Titanic-Machine Learning from Disaster

fat8348
Sep 28, 2021
3 min read

Problem Explanation

This problem situation is a collision of the Titanic with an iceberg. In this problem, we have been given a dataset of passengers and we have been asked to predict if passengers survived or not after the titanic crash with an iceberg. There were really fewer lifeboats. So there was no chance of surviving everyone. Data set of passenger contains many details like gender,age,pass,ticket,fare,etc. From this, we have to predict the pattern as all women survived or women above certain age survived or all children survived. In this problem, we are given 2 data sets. One is the training data set, which we will use to train our Machine Learning Model. The second is testing the data set, for which we will make predictions and test the accuracy of our prediction model.

Solution

Note:- This solution is based on the Kaggle explanation.

Step1:- Import Library

Here I am using pandas to read CSV files. Basically, for matrix data, we are using the pandas library.

Training data set formate is 891 rows and 12 columns.

Using math library to find mean of column age.

Another library is scikit learn. We are using RandomForestClassifier from Scikit learn.

RandomForestClassifier is an estimator or classifier. It creates a decision tree on various columns passed from the dataset.

Using this decision tree predicts a value for the test data set.

Step2:- Read CSV

Now we will use the read_csv method of pandas to read CSV files.

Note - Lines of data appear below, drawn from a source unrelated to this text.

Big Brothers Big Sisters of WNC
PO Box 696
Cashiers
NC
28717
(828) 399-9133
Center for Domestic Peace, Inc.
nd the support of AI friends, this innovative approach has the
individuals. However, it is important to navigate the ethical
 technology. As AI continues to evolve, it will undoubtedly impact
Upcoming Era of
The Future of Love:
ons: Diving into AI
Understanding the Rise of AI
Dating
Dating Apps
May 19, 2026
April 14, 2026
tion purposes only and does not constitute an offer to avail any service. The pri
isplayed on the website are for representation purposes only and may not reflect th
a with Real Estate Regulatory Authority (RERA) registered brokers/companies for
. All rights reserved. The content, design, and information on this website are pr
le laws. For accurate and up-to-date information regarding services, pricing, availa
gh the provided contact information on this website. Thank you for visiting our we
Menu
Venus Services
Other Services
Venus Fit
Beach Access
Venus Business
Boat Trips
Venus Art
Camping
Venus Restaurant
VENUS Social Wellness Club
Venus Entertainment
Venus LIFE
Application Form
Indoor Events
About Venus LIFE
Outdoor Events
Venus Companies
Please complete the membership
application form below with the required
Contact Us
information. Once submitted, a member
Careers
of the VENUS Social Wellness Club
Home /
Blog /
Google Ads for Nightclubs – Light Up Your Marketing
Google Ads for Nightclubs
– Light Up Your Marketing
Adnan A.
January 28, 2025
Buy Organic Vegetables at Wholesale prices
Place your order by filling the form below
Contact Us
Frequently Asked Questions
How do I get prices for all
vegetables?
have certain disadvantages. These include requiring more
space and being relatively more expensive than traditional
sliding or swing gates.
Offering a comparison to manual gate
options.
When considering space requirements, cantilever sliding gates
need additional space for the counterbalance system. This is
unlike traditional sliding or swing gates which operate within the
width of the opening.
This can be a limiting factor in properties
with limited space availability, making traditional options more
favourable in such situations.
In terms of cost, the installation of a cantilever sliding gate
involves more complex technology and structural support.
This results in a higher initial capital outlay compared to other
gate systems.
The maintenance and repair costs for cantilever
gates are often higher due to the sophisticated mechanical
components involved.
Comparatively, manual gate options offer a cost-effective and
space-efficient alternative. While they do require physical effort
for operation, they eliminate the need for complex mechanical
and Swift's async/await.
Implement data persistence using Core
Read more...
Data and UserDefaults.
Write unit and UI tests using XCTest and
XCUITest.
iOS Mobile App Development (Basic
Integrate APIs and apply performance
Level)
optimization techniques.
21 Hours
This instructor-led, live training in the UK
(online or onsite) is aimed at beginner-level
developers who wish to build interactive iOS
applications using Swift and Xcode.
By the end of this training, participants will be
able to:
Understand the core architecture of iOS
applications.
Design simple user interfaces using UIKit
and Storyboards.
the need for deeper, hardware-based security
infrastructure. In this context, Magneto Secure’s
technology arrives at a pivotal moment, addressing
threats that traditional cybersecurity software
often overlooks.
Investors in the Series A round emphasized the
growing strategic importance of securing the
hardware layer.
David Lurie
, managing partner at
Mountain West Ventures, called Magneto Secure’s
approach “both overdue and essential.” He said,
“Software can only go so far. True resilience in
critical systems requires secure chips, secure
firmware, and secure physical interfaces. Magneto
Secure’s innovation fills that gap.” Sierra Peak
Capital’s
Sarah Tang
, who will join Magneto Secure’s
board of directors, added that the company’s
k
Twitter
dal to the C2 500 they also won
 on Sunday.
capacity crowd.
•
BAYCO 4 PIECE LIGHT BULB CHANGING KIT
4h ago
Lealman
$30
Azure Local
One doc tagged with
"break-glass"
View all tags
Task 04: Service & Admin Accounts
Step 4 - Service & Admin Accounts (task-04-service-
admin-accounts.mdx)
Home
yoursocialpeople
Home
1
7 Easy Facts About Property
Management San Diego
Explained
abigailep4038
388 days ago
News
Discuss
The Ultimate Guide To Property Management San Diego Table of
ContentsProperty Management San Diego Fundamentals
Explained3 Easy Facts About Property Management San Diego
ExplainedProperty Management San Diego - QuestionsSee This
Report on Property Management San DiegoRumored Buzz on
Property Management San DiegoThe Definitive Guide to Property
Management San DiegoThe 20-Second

The head method will return the first n rows. n is the count of rows users want to see. By default, it is 5.

Contribution

Step3:- Check for NULL values

This step is important because we have to check all column we are considering for prediction have proper value and it does not contain null.

Age Column contains null. So, to remove null from the age column we will replace the null value in the age column with the mean of the Age column.

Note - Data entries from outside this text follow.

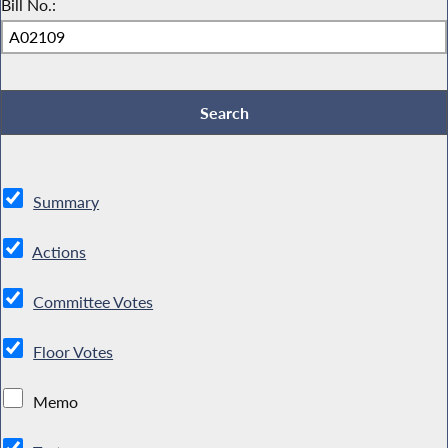
Bill No.:
Summary
Actions
Committee Votes
Floor Votes
Memo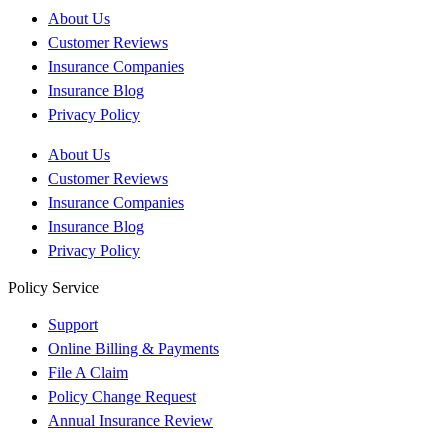
About Us
Customer Reviews
Insurance Companies
Insurance Blog
Privacy Policy
About Us
Customer Reviews
Insurance Companies
Insurance Blog
Privacy Policy
Policy Service
Support
Online Billing & Payments
File A Claim
Policy Change Request
Annual Insurance Review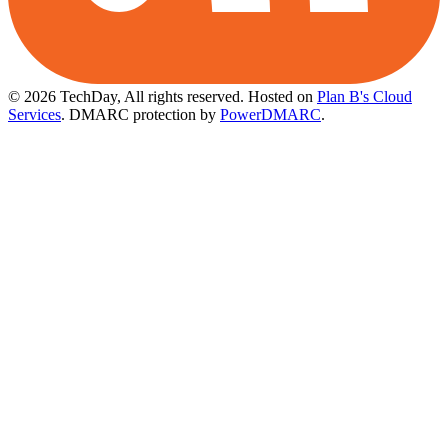
© 2026 TechDay, All rights reserved.
Hosted on
Plan B's Cloud
Services
. DMARC protection by
PowerDMARC
.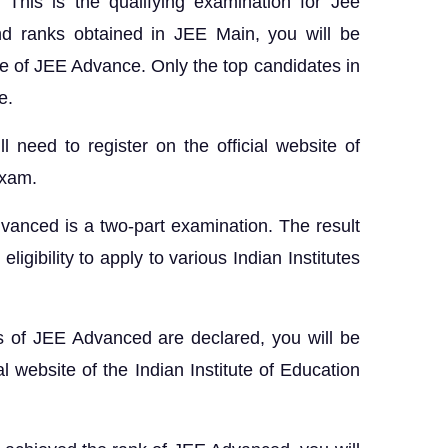
 This is the qualifying examination for Jee
d ranks obtained in JEE Main, you will be
se of JEE Advance. Only the top candidates in
e.
ll need to register on the official website of
exam.
vanced is a two-part examination. The result
igibility to apply to various Indian Institutes
s of JEE Advanced are declared, you will be
al website of the Indian Institute of Education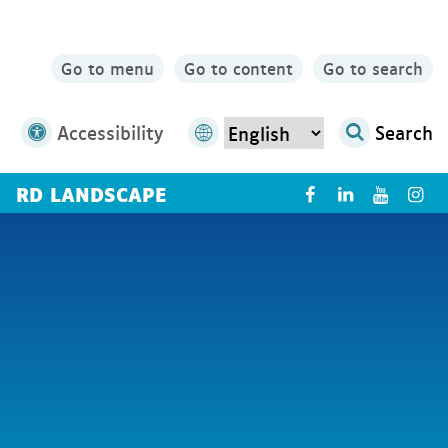
Go to menu
Go to content
Go to search
Accessibility
Search
RD LANDSCAPE
X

Step 4: Arrange Data in train and test data set

Here we pass the feature list on which we want to make predictions. Feature List is pclass, sex, Sibsp, Parch,Age.

pclass-Ticket class

sex- gender of the passenger

Sibsp- no of siblings/spouses aboard the Titanic

Parch- no of parents/children aboard the Titanic

Contribution

-----

Age - In this problem there were fewer lifeboats.

So while saving people they might have considered their Age as one of the factors.

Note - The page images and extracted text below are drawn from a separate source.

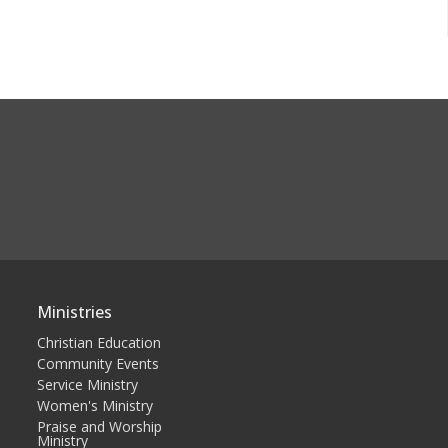
Ministries
Christian Education
Community Events
Service Ministry
Women's Ministry
Praise and Worship
Ministry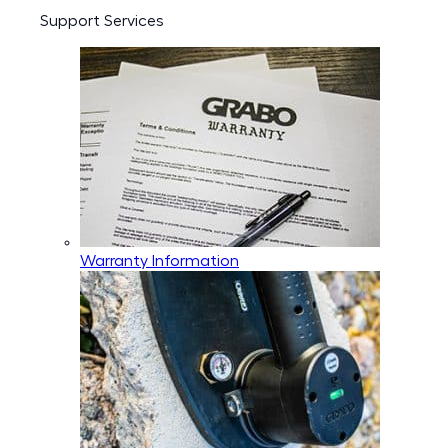
Support Services
Warranty Information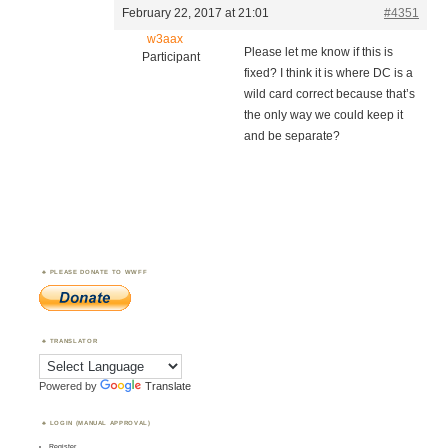
February 22, 2017 at 21:01
#4351
w3aax
Please let me know if this is
Participant
fixed? I think it is where DC is a
wild card correct because that’s
the only way we could keep it
and be separate?
PLEASE DONATE TO WWFF
TRANSLATOR
Powered by
Translate
LOGIN (MANUAL APPROVAL)
Register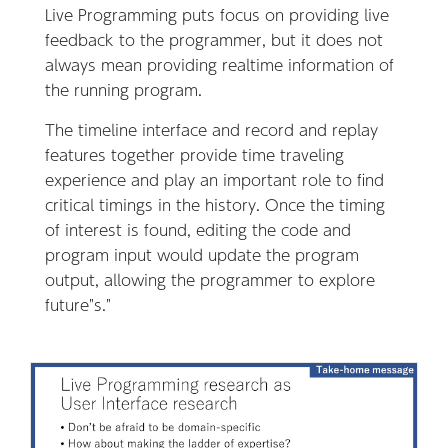
Live Programming puts focus on providing live
feedback to the programmer, but it does not
always mean providing realtime information of
the running program.
The timeline interface and record and replay
features together provide time traveling
experience and play an important role to find
critical timings in the history. Once the timing
of interest is found, editing the code and
program input would update the program
output, allowing the programmer to explore
future"s."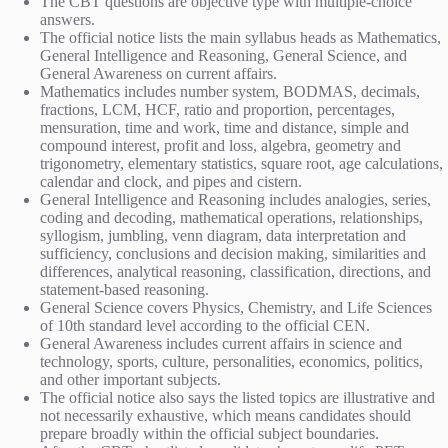
The CBT questions are objective type with multiple-choice
answers.
The official notice lists the main syllabus heads as Mathematics,
General Intelligence and Reasoning, General Science, and
General Awareness on current affairs.
Mathematics includes number system, BODMAS, decimals,
fractions, LCM, HCF, ratio and proportion, percentages,
mensuration, time and work, time and distance, simple and
compound interest, profit and loss, algebra, geometry and
trigonometry, elementary statistics, square root, age calculations,
calendar and clock, and pipes and cistern.
General Intelligence and Reasoning includes analogies, series,
coding and decoding, mathematical operations, relationships,
syllogism, jumbling, venn diagram, data interpretation and
sufficiency, conclusions and decision making, similarities and
differences, analytical reasoning, classification, directions, and
statement-based reasoning.
General Science covers Physics, Chemistry, and Life Sciences
of 10th standard level according to the official CEN.
General Awareness includes current affairs in science and
technology, sports, culture, personalities, economics, politics,
and other important subjects.
The official notice also says the listed topics are illustrative and
not necessarily exhaustive, which means candidates should
prepare broadly within the official subject boundaries.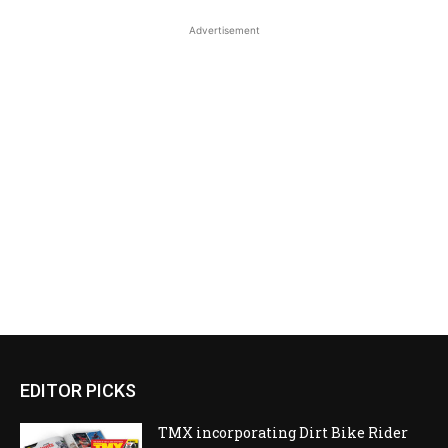
Advertisement
EDITOR PICKS
TMX incorporating Dirt Bike Rider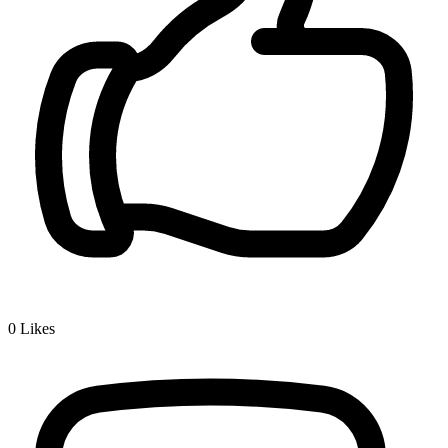
0
Likes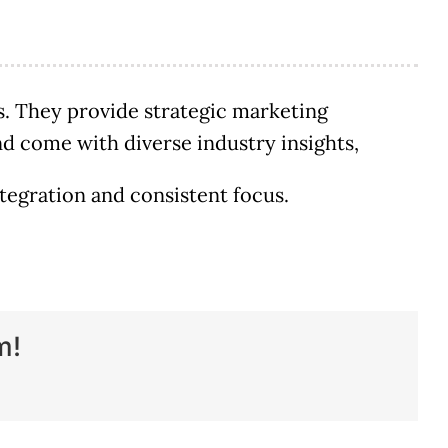
. They provide strategic marketing
 and come with diverse industry insights,
tegration and consistent focus.
m!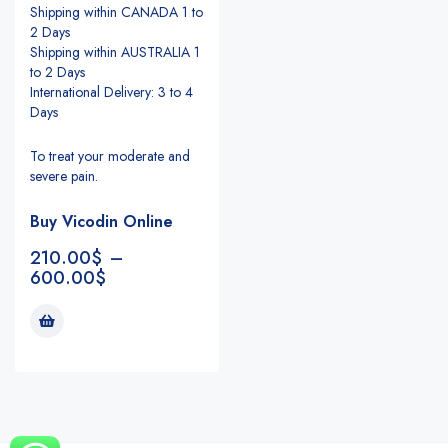
Shipping within CANADA 1 to
2 Days
Shipping within AUSTRALIA 1
to 2 Days
International Delivery: 3 to 4
Days
To treat your moderate and
severe pain.
Buy Vicodin Online
210.00
$
–
600.00
$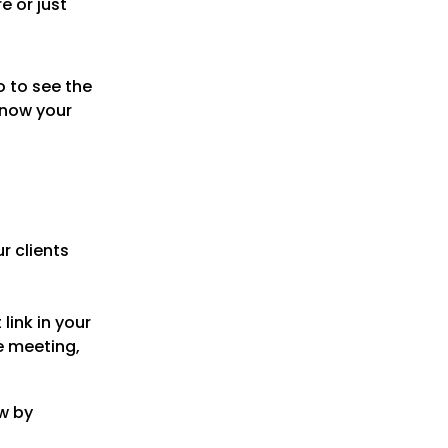
e or just
 to see the
know your
ur clients
 link in your
e meeting,
w by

updateNullAge is a function to be applied on x_train and x_test to update null values in Age columns.

------

Created new x_train from train.csv and above features from that file.

y_train created from column survived. Because this is the output we want from the model.

from x_train and y_train we will train a model. It is input and output for the training model.

Created new x_test from test.csv and above features from that file.

Step5:- Build Model

Using the RandomForestClassifier method we are creating a model for prediction. Input to function n_estimators = number of the tree while creating decision model max_depth = depth or level of the tree in the decision model random_state =Controls randomness in code

Contribution

Two new parameters were added to the Random classifier. bootstrap = sometimes in this classifier sample data set is used for generating a decision tree. Passing false for this parameter, it will always check the whole data set instead of the sample dataset. max_features = It is a number of features that the model looks for while making a decision tree.